Blogger Eman al-Nafjan, retired lecturer Aziza al-Youssef and academic Rokaya al-Mohareb were freed, one of their relatives said, as the women face trial in Riyadh’s criminal court on charges that include contact with foreign media, diplomats and human rights groups.
“The criminal court in Riyadh announces the provisional release of three detainees,” the official Saudi Press Agency said, without naming them. “The court will continue to hear their cases and they will attend the trial sessions… until the issuance of the final judgment.” Confirming the names of the freed women, London-based rights group ALQST said other detained women were expected to be freed on Sunday.
Most of the women were detained last summer in a wide-ranging crackdown against women campaigners just before the historic lifting of a decades-long ban on female motorists. Their release follows an emotionally charged second court hearing on Wednesday that saw some of the women breaking down while testifying that they faced torture and sexual harassment in detention. They accused interrogators of subjecting them to electric shocks, flogging them and groping them in detention, two people with access to the trial said.

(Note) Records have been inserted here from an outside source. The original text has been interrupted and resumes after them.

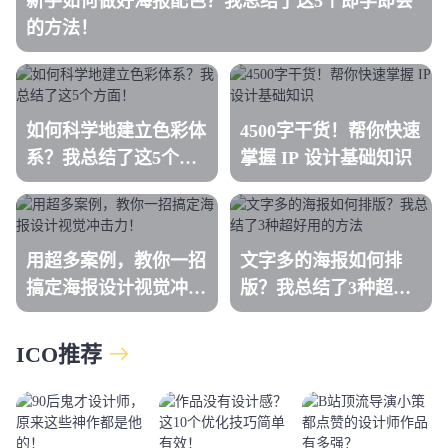
新手如何做好海报配色？我总结了这5个即学即会
的方法！
如何科学地建立色彩体
4500字干货！帮你快速
系？我总结了这5个方
掌握 IP 设计基础知识
面！
用超多案例，教你一招
文字多的海报如何排
搞定海报设计视觉冲击
版？我总结了3种超好
力！
用的方法
ICO推荐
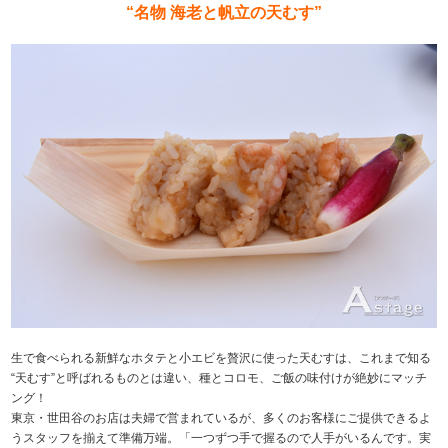
“名物 海老と帆立の天むす”
生で食べられる新鮮なホタテと小エビを贅沢に使った天むすは、これまで知る
“天むす”と呼ばれるものとは違い、種とコロモ、ご飯の味付けが絶妙にマッチ
ング！
東京・世田谷のお店は夫婦で営まれているが、多くのお客様にご提供できるよ
うスタッフを揃えて準備万端。「一つずつ手で握るので人手がいるんです。実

At least one of the detained women tried to commit suicide following her mistreatment, a close relative said.
The government, facing sharp global criticism of its human rights record, denies the women were tortured or harassed.
The three released women will have to appear in court next Wednesday when the trial before a three-judge panel resumes. “This is a long overdue step as these women should never have been jailed in the first place, and their release should certainly not be on a ‘temporary’ basis,” said Lynn Maalouf, Amnesty International’s Middle East research director. “They have been locked up, separated from their loved ones, subjected to torture and threats for simply peacefully calling for women’s rights and expressing their views.”

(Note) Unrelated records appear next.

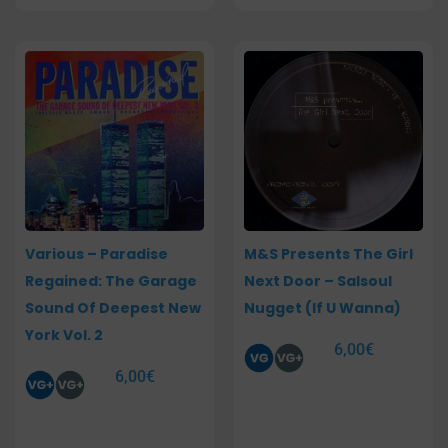
Various – Paradise
M&S Presents The Girl
Regained: The Garage
Next Door – Salsoul
Sound Of Deepest New
Nugget (If U Wanna)
York Vol. 2
6,00
€
6,00
€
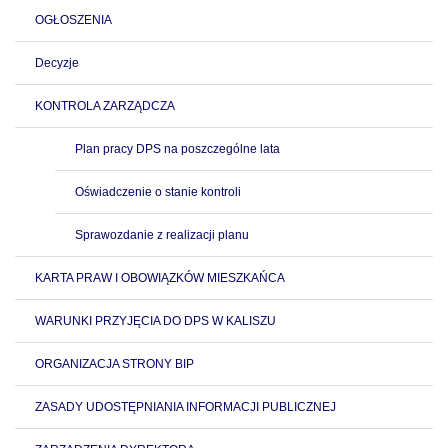
OGŁOSZENIA
Decyzje
KONTROLA ZARZĄDCZA
Plan pracy DPS na poszczególne lata
Oświadczenie o stanie kontroli
Sprawozdanie z realizacji planu
KARTA PRAW I OBOWIĄZKÓW MIESZKAŃCA
WARUNKI PRZYJĘCIA DO DPS W KALISZU
ORGANIZACJA STRONY BIP
ZASADY UDOSTĘPNIANIA INFORMACJI PUBLICZNEJ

The women had long campaigned for the right to drive and an end to the restrictive guardianship system that gives male relatives arbitrary authority over women.
Saudi officials have repeatedly accused the women of links to foreign intelligence agencies, while state-backed media branded them traitors and “agents of embassies.” The charge sheets, however, make no mention of contact with foreign spies, say campaigners who have reviewed the documents.
Some of the charges fell under a section of the kingdom’s sweeping cyber crime law that carries prison sentences of up to five years. The law has typically been used to silence political dissent, rights campaigners say.
“It’s a relief some of the women have been freed,” said Najah al-Otaibi, a senior analyst at the pro-Saudi think-tank Arabia Foundation. “Saudi Arabia needs corrective policies to ensure people have the freedom to express their views.”
The trial has intensified criticism of the kingdom over human rights following global outrage over journalist Jamal Khashoggi’s murder by Saudi agents last October. Western nations, including the United States and the 28 countries of the European Union, appear to have stepped up pressure on the kingdom to release the activists.